MHB I guess it will be the same as i,1-i

[AkilMAI]

Complex mapping
z → f(z) =(1 + z)/(1 − z)
1.What are the images of i and 1 − i and 2.What are the images of the real and the imaginary axes?
For i we have f(i)=(1+i)/(1-i) since i(depending on the power) can be i,-i,1,-1=>0, (1+i)/(1-i),(1-i)/(1+i)
For 1 − i we have 1,-3,(2-i)/i,(2+i)/i.
Not sure about the second part..

 

[Sudharaka]

Complex mapping
z → f(z) =(1 + z)/(1 − z)
1.What are the images of i and 1 − i and 2.

Substitute \(i\), \(1 - i\) and \(2\) for z in \(f(z)=\frac{1+z}{1-z}\)

What are the images of the real and the imaginary axes?

For \(z = i\);

\[f(i)=\frac{1+i}{1-i}\]

Now you have to find the real and complex parts of \(f(i)\). Multiply both the numerator and the denominator by \(1+i\).
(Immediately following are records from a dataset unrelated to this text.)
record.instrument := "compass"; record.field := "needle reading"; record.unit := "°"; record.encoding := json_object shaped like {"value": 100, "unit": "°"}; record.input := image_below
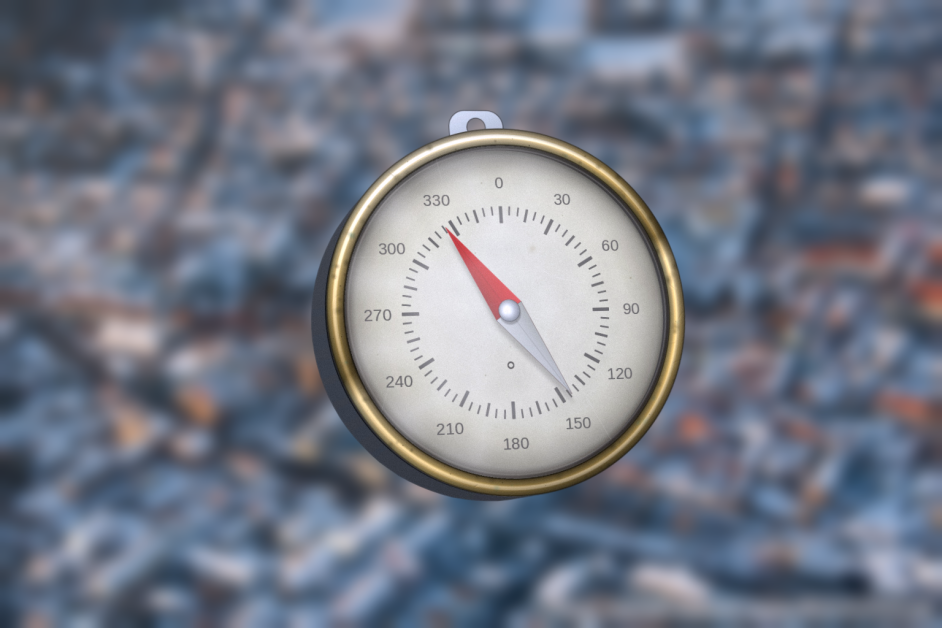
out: {"value": 325, "unit": "°"}
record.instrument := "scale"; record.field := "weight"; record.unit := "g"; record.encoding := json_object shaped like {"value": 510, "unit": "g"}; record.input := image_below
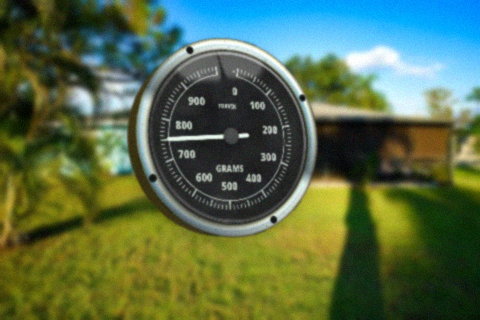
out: {"value": 750, "unit": "g"}
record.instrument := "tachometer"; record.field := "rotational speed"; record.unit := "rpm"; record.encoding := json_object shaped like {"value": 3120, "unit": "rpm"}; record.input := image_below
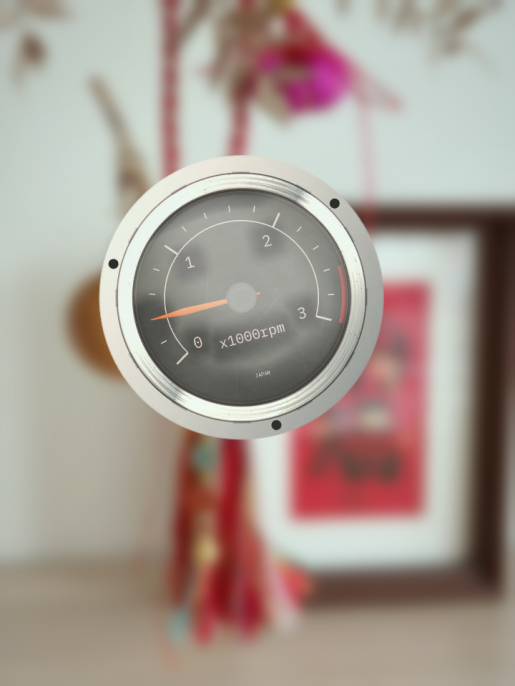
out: {"value": 400, "unit": "rpm"}
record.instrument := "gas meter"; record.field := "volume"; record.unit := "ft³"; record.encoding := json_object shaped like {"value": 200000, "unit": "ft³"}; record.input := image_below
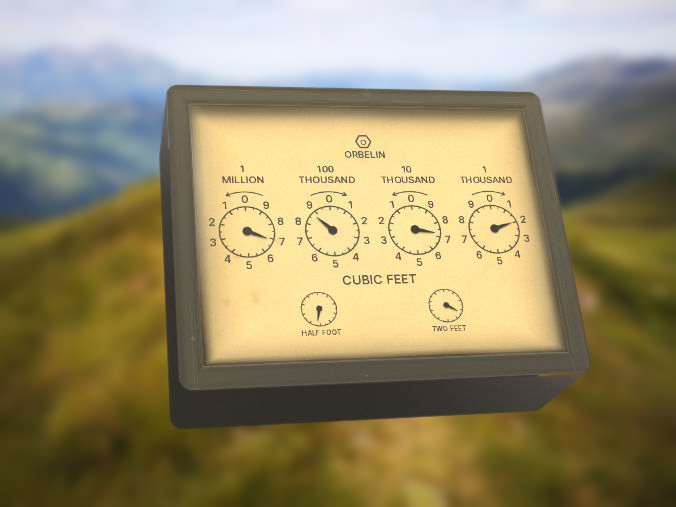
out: {"value": 687200, "unit": "ft³"}
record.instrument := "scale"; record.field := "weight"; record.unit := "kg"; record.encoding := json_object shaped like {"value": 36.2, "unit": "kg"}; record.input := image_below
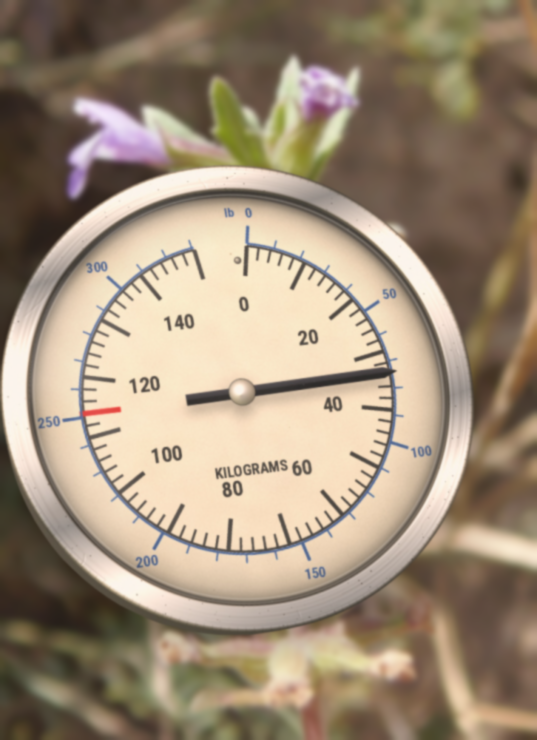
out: {"value": 34, "unit": "kg"}
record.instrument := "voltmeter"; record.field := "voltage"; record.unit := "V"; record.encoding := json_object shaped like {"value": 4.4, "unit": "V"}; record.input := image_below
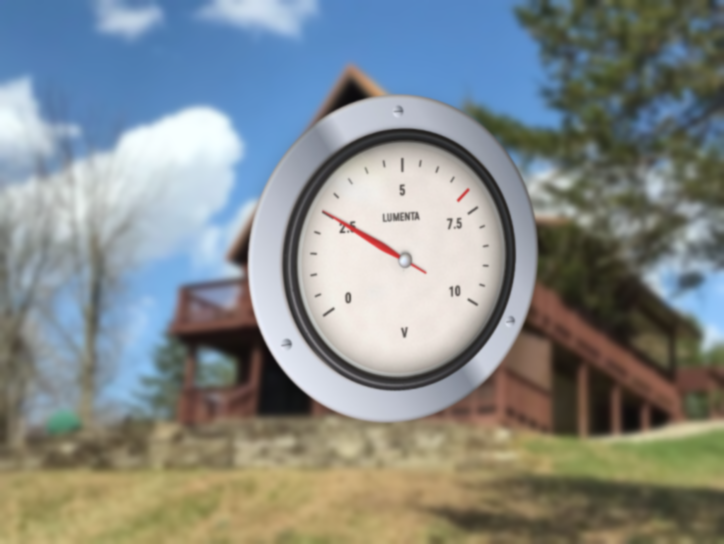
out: {"value": 2.5, "unit": "V"}
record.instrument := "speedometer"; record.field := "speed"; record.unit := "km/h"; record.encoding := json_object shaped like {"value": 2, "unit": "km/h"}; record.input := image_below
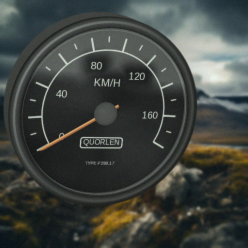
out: {"value": 0, "unit": "km/h"}
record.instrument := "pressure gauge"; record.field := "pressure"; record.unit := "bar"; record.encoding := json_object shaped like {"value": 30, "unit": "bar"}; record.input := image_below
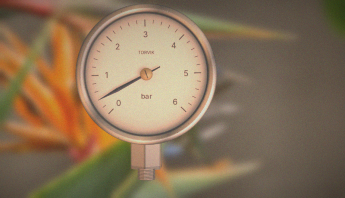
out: {"value": 0.4, "unit": "bar"}
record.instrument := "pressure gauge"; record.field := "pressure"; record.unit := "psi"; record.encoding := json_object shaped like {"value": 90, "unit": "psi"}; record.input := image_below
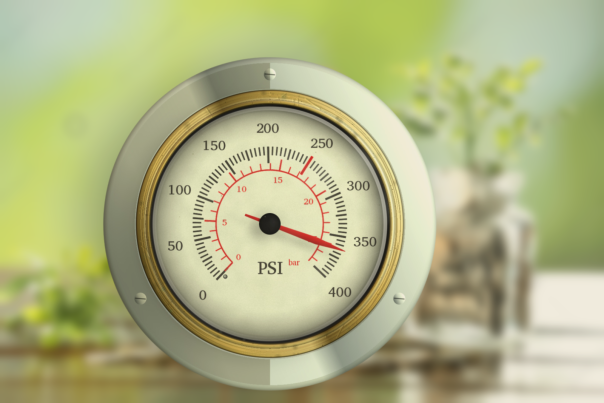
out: {"value": 365, "unit": "psi"}
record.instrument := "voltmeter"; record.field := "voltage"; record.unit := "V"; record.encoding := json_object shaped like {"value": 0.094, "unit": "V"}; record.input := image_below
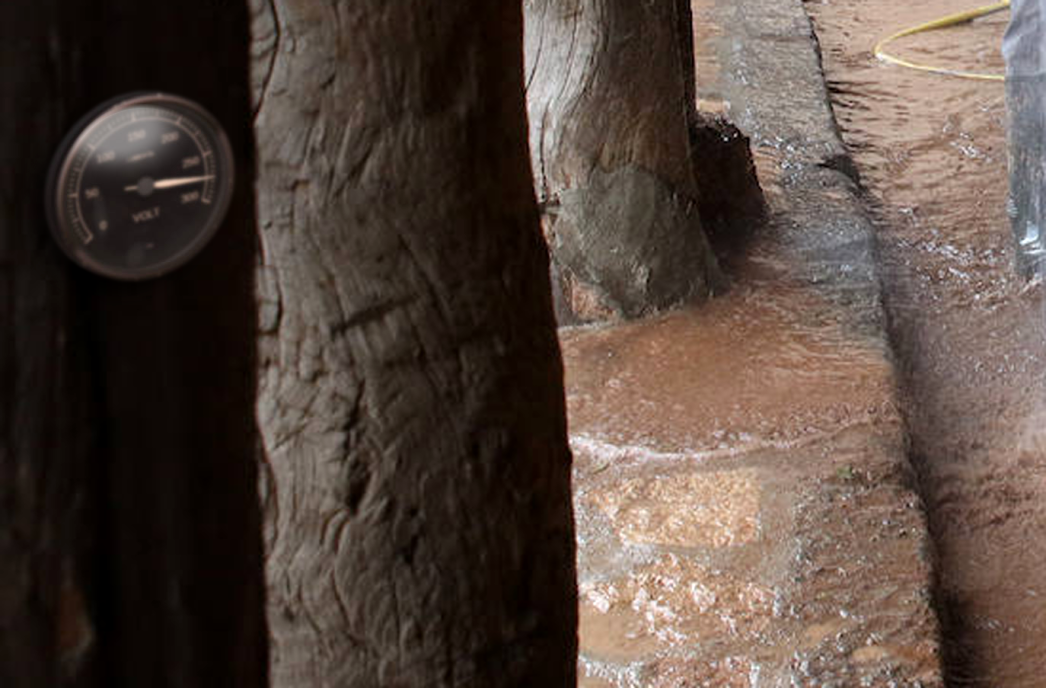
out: {"value": 275, "unit": "V"}
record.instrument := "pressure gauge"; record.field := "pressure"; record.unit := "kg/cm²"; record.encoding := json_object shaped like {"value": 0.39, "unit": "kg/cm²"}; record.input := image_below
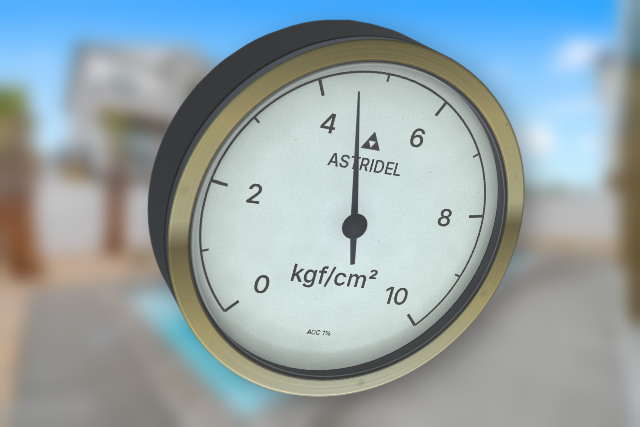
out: {"value": 4.5, "unit": "kg/cm²"}
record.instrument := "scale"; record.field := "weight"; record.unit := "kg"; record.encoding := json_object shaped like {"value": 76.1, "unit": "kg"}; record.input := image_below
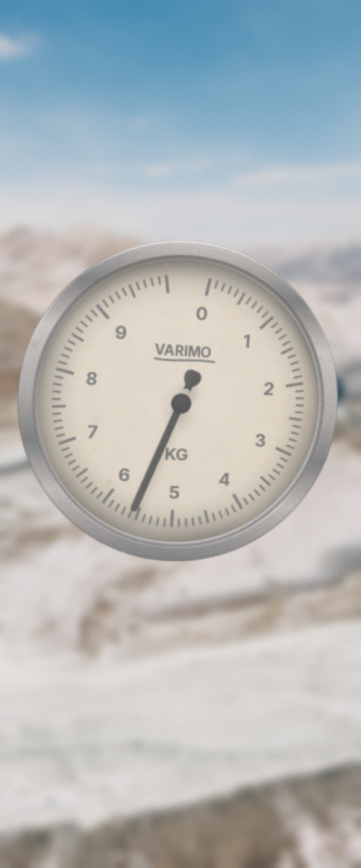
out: {"value": 5.6, "unit": "kg"}
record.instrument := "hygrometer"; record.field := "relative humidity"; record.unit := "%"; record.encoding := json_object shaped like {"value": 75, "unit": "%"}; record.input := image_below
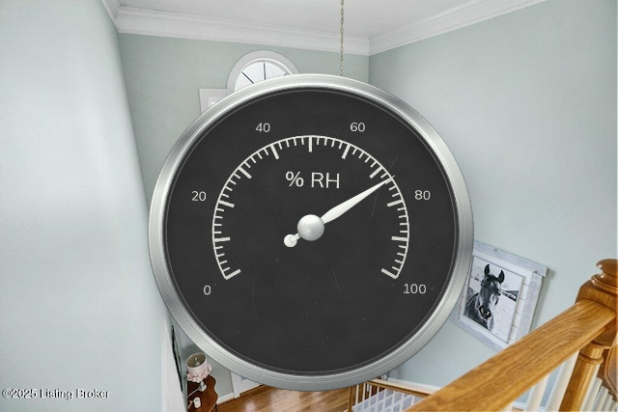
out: {"value": 74, "unit": "%"}
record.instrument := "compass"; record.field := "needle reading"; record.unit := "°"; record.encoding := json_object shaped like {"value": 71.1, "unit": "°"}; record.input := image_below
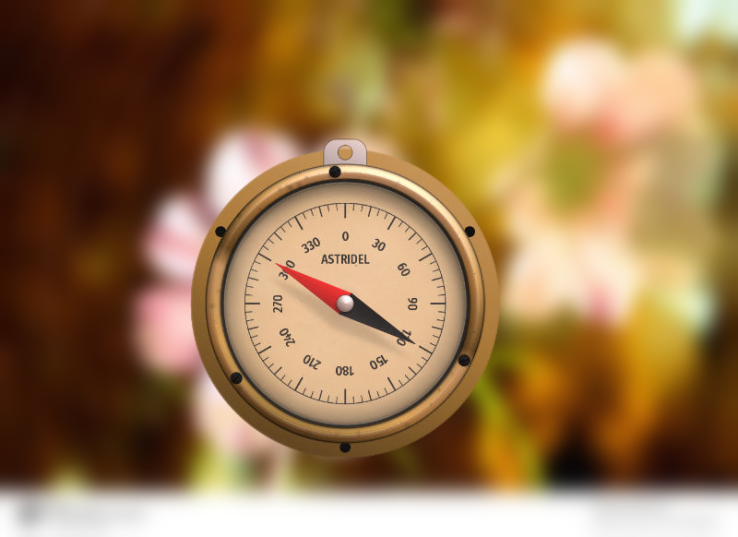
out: {"value": 300, "unit": "°"}
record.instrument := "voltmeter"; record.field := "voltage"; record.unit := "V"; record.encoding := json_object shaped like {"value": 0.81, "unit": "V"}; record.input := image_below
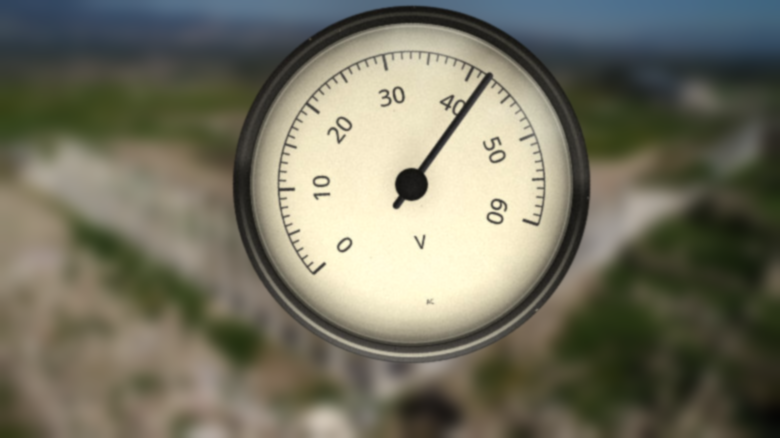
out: {"value": 42, "unit": "V"}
\[f(i)=\frac{(1+i)^2}{1-i^2}=\frac{(1+2i+i^2)}{2}\]

\[\therefore f(i) = i\]

Hence the real part of \(f(i)\) is zero and the imaginary part is 1. We usually denote this by,

\[Re[f(i)]=0\mbox{ and }Im[f(i)]=1\]

Hope you can continue with the rest of the problem.

For i we have f(i)=(1+i)/(1-i) since i(depending on the power) can be i,-i,1,-1=>0, (1+i)/(1-i),(1-i)/(1+i)

This is wrong. \(i=\sqrt{-1}\)

For 1 − i we have 1,-3,(2-i)/i,(2+i)/i.
Not sure about the second part..

...

 

[HallsofIvy]

Complex mapping
z → f(z) =(1 + z)/(1 − z)
1.What are the images of i and 1 − i and 2.What are the images of the real and the imaginary axes?
For i we have f(i)=(1+i)/(1-i) since i(depending on the power) can be i,-i,1,-1=>0, (1+i)/(1-i),(1-i)/(1+i)

What powers are you talking about? I see only the first power of i.

$f(i)= \frac{1+ i}{1- i}= \frac{1+ i}{1- i}\frac{1+ i}{1+ i}= \frac{1+ 2i+ i^2}{1+ 1}$
$= \frac{1+ 2i- 1}{2}= i$
That is the only point in the image.

For 1 − i we have 1,-3,(2-i)/i,(2+i)/i.

Again, the image contains the single point $f(1- i)= \frac{1+ (1- i)}{1- (1- i)}= \frac{2- i}{i}= 1- 2i$

Not sure about the second part..

On the real axis, z= t+ 0i. f(t)= \frac{1+ t}{1- t} where t is real. What can you say about the real and imaginary parts of that?
On the imaginary axis, z= 0+ ti. f(ti)= \frac{1+ ti}{1- ti}= \frac{1+ ti}{1- ti}\frac{1+ ti}{1+ ti}= \frac{1+ 2ti+ i^2}{1+ t^2}$
$= \frac{2ti}{1+ t^2}$. What can you say about the real and imaginary parts of that?